Backpropagation algorithm

To get $min_\Theta J(\Theta)$,

Need to compute:

- $J(\Theta)$
- $\frac{\partial}{\partial\Theta_{ij}^{(l)}}J(\Theta)$

Gradient computation: Backpropagation algorithm

Intuition: $\delta_j^{(l)}=$”error” of node $j$ in layer $l$.

$$\delta^{(l)}=a^{(l)}-y\
\delta^{(l-1)}=(\Theta^{(l-1)})^T\delta^{(l)}\cdot g’(z^{(l-1)})\
\delta^{(l-2)}=(\Theta^{(l-2)})^T\delta^{(l-1)}\cdot g’(z^{(l-2)})\
…\
\delta^{(2)}=(\Theta^{(2)})^T\delta^{(3)}\cdot g’(z^{(2)})\
(\mathrm{No}\ \delta^{(1)}, \mathrm{it’s\ input})$$

Meanwhile,
$$g’(z^{(l)})=a^{(l)}\cdot(1-a^{(l)})\
\left(\mathrm{Because}\ g(z)=\frac{1}{1+e^{-x}}\Rightarrow g’(z)=\frac{e^{-x}}{(1-e^{-x})^2}\Rightarrow g’(z)=g(z)(1-g(z))\right)$$

Finally,

$$\frac{\partial}{\partial\Theta_{ij}^{(l)}}J(\Theta)=a_j^{(l)}\delta_i^{(l+1)}\qquad(\mathrm{Ignore}\ \lambda;\ \mathrm{if}\ \lambda=0)$$

Implement of backpropagation algorithm

Init training set:

$\left{(x^{(1)},y^{(1)}),(x^{(2)},y^{(2)}),…,(x^{(m)},y^{(m)})\right}$

Set $\Delta_{ij}^{(l)}=0\ (\mathrm{for\ all}\ l,i,j)$.

For $i=1$ to $m$:

    Set $a^{(1)}=x^{(i)}$

    Perform forward propagation to compute $a^{(l)}$ for $l=2,3,…,L$

    Using $y^{(i)}$, compute $\delta^{(L)}=a^{(L)}-y^{(i)}$

    Compute $\delta^{(L-1)},\delta^{(L-2)},…,\delta^{(2)}\ (\mathrm{No}\ \delta^{(1)})$

    $\Delta_{ij}^{(l)}:=\Delta_{ij}^{(l)}+a_j^{(l)}\delta_{i}^{(l+1)}\Rightarrow\Delta^{(l)}:=\Delta^{(l)}+\delta^{(l+1)}(a^{(l)})^T$

$\begin{align}D_{ij}^{(l)}:=&\frac{1}{m}\Delta_{ij}^{(l)}+\lambda\Theta_{ij}^{(l)}&\text{ if } j\neq0 \ D_{ij}^{(l)}:=&\frac{1}{m}\Delta_{ij}^{(l)}&\text{ if } j=0 \end{align}$

$$\frac{\partial}{\partial\Theta_{ij}^{(l)}}J(\Theta)=D_{ij}^{(l)}$$

Gradient Checking

  1. Numerical estimation of gradients
    $\theta\in\mathbb{R}$:
    $$\frac{\mathrm{d} }{\mathrm{d}\theta}J(\theta)\approx\frac{J(\theta+\epsilon)-J(\theta-\epsilon)}{2\epsilon}$$
  2. $\theta\in\mathbb{R^n}$:
    $$\frac{\partial}{\partial\theta_i}J(\theta)\approx\frac{J(\theta_1,\theta_2,…,\theta_i+\epsilon,…,\theta_n)-J(\theta_1,\theta_2,…,\theta_i-\epsilon,…,\theta_n)}{2\epsilon}$$(gradApprox)

# Extracted entries:
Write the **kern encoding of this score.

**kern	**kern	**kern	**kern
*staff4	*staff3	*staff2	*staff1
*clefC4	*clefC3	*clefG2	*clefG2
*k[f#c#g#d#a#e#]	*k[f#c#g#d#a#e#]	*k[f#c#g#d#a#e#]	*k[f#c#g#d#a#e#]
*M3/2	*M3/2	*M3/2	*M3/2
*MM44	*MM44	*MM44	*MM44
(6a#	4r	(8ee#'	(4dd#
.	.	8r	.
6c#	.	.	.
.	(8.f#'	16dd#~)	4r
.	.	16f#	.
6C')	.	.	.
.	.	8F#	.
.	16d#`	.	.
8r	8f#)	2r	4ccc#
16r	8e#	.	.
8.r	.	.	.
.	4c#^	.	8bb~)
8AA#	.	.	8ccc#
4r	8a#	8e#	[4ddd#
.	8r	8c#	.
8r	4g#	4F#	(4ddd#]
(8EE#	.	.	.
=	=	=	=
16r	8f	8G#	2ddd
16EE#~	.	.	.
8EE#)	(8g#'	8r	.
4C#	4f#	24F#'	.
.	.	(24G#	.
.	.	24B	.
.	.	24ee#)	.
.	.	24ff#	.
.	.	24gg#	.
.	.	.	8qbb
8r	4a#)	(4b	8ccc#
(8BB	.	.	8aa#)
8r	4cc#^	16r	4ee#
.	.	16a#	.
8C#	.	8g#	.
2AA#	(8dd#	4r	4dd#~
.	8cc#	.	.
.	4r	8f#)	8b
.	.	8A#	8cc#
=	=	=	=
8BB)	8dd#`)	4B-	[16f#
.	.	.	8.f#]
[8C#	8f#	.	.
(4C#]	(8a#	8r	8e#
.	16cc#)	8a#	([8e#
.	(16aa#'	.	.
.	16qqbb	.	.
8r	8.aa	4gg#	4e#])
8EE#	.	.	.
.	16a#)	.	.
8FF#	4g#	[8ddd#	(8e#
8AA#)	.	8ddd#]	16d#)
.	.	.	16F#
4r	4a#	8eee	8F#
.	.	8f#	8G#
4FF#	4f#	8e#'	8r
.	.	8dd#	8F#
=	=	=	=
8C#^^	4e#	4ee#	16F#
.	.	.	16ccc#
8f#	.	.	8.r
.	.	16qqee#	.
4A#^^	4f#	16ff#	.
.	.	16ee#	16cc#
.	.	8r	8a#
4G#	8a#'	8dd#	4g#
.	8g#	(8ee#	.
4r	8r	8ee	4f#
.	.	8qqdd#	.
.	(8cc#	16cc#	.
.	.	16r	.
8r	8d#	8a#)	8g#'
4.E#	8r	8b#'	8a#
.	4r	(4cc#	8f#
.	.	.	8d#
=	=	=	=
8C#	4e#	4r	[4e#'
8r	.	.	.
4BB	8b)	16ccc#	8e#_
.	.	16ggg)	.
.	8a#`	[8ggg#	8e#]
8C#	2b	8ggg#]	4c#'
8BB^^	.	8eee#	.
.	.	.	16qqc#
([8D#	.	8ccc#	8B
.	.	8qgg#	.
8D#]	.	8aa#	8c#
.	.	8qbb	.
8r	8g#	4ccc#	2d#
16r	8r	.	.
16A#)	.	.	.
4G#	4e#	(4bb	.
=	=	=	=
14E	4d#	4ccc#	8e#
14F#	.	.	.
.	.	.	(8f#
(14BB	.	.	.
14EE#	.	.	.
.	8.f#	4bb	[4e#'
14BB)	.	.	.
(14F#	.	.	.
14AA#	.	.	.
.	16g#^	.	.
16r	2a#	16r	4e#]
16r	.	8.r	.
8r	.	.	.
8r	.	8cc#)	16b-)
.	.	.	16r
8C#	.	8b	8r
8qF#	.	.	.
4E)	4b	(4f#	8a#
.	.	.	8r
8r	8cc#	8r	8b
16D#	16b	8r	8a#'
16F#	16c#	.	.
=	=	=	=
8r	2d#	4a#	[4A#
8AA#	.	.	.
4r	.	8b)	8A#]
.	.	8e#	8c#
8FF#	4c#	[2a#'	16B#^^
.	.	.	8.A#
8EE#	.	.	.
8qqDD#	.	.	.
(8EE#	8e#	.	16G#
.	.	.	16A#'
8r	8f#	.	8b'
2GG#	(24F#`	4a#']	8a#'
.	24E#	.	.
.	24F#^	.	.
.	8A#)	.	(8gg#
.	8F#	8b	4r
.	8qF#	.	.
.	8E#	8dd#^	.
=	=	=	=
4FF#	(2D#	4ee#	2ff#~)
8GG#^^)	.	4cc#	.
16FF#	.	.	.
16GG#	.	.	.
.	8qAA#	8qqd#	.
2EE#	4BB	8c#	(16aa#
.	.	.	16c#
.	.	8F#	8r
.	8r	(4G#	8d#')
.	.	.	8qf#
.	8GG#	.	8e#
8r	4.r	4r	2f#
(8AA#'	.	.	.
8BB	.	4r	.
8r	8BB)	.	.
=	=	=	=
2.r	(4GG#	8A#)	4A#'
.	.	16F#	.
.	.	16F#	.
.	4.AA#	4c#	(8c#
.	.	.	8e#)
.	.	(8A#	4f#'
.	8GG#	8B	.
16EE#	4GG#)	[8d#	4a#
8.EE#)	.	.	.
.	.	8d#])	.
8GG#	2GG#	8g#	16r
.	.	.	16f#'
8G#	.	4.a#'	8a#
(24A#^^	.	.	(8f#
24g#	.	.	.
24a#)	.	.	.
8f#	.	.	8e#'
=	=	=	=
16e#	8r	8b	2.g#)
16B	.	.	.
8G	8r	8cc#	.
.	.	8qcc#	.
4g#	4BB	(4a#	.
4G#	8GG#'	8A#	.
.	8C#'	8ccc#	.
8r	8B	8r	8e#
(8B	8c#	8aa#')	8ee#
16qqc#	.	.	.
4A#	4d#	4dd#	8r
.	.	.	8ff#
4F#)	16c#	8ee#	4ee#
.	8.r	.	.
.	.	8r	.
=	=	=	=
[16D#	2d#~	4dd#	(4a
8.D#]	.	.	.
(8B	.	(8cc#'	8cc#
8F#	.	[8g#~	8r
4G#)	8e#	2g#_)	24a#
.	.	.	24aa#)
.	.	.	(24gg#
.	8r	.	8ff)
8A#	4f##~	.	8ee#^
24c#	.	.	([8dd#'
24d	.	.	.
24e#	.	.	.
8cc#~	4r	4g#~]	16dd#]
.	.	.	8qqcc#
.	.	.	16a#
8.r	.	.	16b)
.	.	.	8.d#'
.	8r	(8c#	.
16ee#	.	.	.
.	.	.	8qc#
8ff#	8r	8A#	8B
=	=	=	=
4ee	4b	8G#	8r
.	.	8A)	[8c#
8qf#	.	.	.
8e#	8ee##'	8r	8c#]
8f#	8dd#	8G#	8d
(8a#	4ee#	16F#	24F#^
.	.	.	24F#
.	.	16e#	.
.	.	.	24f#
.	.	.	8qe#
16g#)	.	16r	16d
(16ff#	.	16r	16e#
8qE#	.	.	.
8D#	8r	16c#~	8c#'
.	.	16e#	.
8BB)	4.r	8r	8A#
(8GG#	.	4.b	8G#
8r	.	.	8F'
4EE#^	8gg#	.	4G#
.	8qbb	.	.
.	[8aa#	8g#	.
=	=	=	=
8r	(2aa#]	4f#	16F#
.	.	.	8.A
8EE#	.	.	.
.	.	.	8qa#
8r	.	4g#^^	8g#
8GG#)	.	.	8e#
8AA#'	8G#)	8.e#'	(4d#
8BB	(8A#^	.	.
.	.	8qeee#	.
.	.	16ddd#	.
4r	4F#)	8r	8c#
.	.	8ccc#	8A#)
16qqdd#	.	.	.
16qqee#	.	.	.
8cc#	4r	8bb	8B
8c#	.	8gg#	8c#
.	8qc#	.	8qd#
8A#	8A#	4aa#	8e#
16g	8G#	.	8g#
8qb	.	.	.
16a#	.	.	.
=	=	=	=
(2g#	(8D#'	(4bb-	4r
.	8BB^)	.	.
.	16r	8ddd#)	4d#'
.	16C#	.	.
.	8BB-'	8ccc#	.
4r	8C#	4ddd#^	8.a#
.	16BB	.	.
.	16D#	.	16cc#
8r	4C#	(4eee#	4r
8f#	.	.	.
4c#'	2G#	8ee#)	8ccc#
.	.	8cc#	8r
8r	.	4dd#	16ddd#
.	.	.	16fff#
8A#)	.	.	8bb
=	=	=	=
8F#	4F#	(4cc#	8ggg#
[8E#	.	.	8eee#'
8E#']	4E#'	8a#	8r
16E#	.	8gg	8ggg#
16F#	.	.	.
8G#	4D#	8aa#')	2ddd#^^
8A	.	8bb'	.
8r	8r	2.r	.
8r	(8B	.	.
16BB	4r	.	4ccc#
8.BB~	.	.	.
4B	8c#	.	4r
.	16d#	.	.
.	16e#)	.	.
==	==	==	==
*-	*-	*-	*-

# Your tasks:
A - In the backpropagation notes, what is the intuition given for the quantity written as delta sub j, superscript l?
B - From the backpropagation notes, extract the passage that begins at the words "To get $min_\Theta" and stops after "in layer $l$.".

# Per-task outputs:
A - It is the "error" of node j in layer l.

B -
To get $min_\Theta J(\Theta)$,

Need to compute:

- $J(\Theta)$
- $\frac{\partial}{\partial\Theta_{ij}^{(l)}}J(\Theta)$

Gradient computation: Backpropagation algorithm

Intuition: $\delta_j^{(l)}=$”error” of node $j$ in layer $l$.